§ **Consegna**
Trascrivi senza modifiche la parte del testo sul vertiporto di Tel Aviv compresa tra "Tel Aviv ha" e "dei collegamenti urbani.", estremi inclusi.

§ **Testo da leggere**
Tel Aviv ha annunciato un piano innovativo per costruire il primo vertiporto del Paese, un’infrastruttura dedicata agli air taxi elettrici che potrebbe trasformare la mobilità urbana nei prossimi anni. Il progetto, pianificato all’interno dell’Atidim Park, un importante polo tecnologico e imprenditoriale della città, è pensato per integrare forme avanzate di trasporto aereo leggero nella vita quotidiana, con l’obiettivo di ridurre il traffico terrestre e migliorare l’efficienza dei collegamenti urbani.
La prima fase del vertiporto sarà dedicata a servizi medici con droni, approvati dalla Autorità dell’Aviazione Civile israeliana. Questi veicoli aerei autonomi saranno utilizzati per la consegna rapida di materiali sanitari, farmaci e campioni medici tra ospedali e strutture sanitarie, garantendo tempi di trasporto significativamente più brevi rispetto ai metodi tradizionali. L’iniziativa è stata presentata attraverso una dimostrazione tecnica che ha coinvolto un volo da una piattaforma temporanea verso l’ospedale Medica Rafeal, all’interno dello stesso complesso di Atidim Park, confermando la fattibilità operativa del progetto.

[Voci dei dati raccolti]
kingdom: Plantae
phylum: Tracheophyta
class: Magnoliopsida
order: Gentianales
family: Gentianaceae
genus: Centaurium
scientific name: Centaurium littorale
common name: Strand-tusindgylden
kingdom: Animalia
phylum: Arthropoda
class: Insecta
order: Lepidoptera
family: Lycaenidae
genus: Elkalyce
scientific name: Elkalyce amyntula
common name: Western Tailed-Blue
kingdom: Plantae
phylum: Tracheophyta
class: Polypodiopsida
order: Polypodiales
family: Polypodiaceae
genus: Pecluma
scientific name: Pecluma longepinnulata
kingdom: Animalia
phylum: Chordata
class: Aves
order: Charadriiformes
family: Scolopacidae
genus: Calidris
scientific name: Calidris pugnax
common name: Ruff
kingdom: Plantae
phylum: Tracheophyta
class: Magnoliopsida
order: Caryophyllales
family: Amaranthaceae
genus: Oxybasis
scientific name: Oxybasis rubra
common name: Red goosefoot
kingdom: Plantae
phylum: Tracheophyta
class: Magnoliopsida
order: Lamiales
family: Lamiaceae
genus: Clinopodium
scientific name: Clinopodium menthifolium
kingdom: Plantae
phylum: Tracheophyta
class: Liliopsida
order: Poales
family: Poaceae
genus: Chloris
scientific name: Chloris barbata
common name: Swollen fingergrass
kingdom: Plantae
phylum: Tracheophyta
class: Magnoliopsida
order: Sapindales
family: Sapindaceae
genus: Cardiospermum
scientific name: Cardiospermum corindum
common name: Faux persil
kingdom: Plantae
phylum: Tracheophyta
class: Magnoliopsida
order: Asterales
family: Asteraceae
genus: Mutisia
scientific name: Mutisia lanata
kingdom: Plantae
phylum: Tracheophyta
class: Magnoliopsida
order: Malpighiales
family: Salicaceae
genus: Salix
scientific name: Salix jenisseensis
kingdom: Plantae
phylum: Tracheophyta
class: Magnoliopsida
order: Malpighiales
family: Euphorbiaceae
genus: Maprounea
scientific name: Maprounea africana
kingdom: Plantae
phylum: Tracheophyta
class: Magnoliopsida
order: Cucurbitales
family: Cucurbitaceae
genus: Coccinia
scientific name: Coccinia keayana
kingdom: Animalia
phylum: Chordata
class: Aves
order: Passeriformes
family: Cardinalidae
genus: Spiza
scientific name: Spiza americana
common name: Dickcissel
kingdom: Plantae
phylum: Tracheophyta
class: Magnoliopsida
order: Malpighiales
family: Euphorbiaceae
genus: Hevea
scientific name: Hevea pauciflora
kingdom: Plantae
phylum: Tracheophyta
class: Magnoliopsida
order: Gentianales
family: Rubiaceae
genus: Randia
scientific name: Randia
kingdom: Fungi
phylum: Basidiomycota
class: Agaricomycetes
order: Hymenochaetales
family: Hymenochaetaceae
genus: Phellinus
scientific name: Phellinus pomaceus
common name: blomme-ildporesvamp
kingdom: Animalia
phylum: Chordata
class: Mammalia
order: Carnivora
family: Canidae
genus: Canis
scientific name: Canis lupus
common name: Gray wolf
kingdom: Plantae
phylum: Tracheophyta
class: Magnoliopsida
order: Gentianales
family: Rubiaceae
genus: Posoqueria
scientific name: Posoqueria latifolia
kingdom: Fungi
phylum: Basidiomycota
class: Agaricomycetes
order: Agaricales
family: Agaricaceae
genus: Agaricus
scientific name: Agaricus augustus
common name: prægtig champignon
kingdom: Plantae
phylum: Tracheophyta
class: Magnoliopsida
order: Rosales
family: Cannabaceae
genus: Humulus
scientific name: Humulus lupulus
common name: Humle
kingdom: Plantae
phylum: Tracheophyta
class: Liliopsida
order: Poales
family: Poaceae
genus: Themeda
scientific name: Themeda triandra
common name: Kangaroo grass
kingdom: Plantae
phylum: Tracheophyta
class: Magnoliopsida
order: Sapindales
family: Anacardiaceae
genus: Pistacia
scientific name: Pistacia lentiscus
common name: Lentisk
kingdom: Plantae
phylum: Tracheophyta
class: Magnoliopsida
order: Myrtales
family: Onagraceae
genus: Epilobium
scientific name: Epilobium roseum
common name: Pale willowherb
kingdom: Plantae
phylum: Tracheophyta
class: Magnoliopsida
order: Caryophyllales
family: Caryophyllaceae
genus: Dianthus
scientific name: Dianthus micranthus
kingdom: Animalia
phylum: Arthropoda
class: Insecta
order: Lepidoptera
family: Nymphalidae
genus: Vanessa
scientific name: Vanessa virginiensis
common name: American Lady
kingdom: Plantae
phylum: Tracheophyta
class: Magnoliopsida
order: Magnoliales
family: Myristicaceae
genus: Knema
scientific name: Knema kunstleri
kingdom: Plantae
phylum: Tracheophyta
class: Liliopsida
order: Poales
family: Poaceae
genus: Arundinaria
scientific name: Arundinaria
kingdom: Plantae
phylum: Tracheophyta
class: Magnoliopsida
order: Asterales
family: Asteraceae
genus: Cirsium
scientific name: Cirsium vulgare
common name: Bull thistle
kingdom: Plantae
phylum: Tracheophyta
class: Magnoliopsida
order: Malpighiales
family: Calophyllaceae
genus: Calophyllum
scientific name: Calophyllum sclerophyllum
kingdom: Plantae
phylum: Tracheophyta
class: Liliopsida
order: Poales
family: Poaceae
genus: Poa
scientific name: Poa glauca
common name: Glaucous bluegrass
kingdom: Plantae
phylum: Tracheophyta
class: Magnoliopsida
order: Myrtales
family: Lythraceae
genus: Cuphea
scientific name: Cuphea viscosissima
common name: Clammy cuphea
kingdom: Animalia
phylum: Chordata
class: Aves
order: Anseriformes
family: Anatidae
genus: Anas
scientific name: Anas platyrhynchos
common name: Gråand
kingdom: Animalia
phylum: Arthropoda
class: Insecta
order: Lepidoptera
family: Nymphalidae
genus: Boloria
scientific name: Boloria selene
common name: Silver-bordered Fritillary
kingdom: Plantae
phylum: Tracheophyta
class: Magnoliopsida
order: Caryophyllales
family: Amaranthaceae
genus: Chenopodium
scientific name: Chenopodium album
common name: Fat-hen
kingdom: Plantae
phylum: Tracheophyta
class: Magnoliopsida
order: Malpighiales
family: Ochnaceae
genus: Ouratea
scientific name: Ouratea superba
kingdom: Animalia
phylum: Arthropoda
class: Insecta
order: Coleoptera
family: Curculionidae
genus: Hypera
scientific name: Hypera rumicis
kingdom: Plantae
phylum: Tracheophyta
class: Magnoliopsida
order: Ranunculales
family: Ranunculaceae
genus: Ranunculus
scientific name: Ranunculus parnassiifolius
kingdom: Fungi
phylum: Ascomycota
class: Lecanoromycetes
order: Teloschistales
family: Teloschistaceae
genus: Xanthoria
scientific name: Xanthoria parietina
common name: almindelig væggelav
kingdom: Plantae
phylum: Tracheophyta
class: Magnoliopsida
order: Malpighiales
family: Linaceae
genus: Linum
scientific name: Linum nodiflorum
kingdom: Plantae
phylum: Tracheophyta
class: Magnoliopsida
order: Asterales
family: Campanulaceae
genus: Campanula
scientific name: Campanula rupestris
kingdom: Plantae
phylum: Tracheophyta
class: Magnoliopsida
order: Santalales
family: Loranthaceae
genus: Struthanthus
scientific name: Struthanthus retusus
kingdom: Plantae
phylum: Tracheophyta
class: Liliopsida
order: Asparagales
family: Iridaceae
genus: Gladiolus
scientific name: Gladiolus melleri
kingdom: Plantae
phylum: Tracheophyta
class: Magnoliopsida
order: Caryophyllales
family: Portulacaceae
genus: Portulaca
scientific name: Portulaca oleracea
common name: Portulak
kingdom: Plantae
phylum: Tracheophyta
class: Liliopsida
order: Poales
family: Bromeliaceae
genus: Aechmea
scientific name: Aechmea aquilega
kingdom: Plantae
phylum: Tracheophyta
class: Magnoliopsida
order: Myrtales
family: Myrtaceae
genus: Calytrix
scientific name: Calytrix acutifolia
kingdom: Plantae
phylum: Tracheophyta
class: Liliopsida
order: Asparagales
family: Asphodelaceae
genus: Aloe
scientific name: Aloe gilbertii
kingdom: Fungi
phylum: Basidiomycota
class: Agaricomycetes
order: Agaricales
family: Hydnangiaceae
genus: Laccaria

§ **Esito dell'esercizio**
Tel Aviv ha annunciato un piano innovativo per costruire il primo vertiporto del Paese, un’infrastruttura dedicata agli air taxi elettrici che potrebbe trasformare la mobilità urbana nei prossimi anni. Il progetto, pianificato all’interno dell’Atidim Park, un importante polo tecnologico e imprenditoriale della città, è pensato per integrare forme avanzate di trasporto aereo leggero nella vita quotidiana, con l’obiettivo di ridurre il traffico terrestre e migliorare l’efficienza dei collegamenti urbani.